< Beautiful Soup 4 Beta 6, Beautiful Soup 3.2.1
Constellation Games Author Commentary #13: "Your Day Job" >

[Comments] (2) Where's That Golden Age?: A couple weeks ago Samuel Arbesman posted an entry to Wired's science blog called "How to search for the golden age of television", an entry that's been driving me crazy since I read it. Not because I disagree with his analysis of the IMDB dataset, but because I don't like his starting point. Arbesman uses "each television show’s running time, in number of episodes, as a very rough proxy for quality". It's true that there's probably a positive correlation, but that metric has a couple problems.
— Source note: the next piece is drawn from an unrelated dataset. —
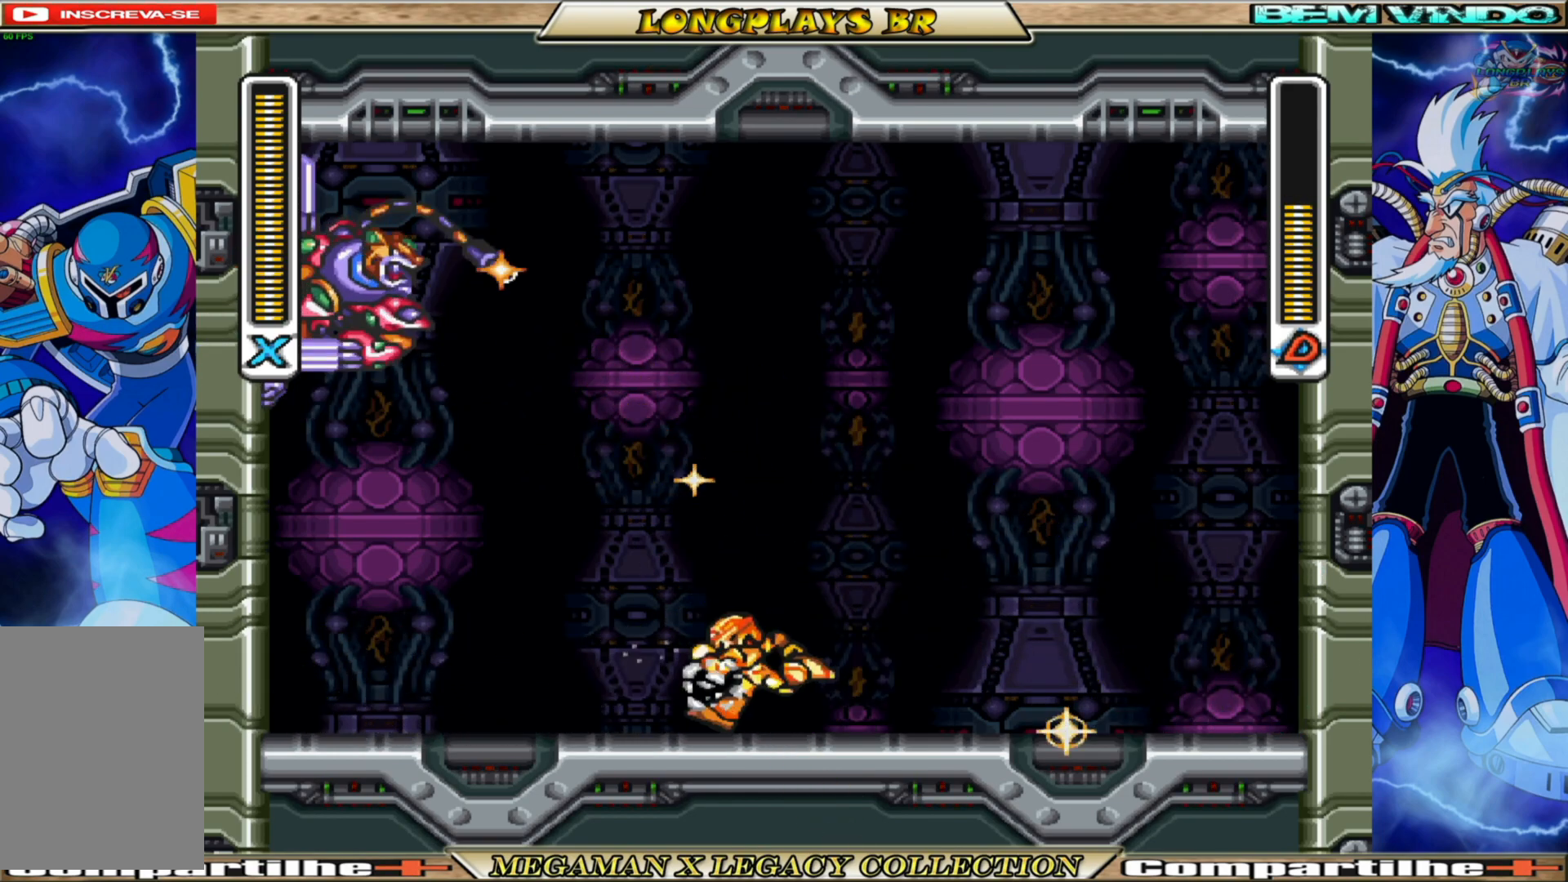
{"buttons": ["B", "DPAD_RIGHT"], "left_stick": "center", "right_stick": "center", "events": [[83, "B", "down"]]}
First, it severely discounts the present. A show on the air today may have several seasons to run, but we don't know that yet, so it'll look worse than an old show of equivalent quality. Second, the IMDB dataset features a much more direct proxy for quality: user ratings.

I don't think ratings are a great proxy for quality--a look at the highest-rated TV shows will put a stop to that nonsense. And the run length of a show is at least an objective fact. But I think our collective opinion of a TV show today is a better proxy of quality than how long the network was originally willing to keep it going. And if you use ratings, I think you can get closer to answering the question "what would a golden age of television look like?"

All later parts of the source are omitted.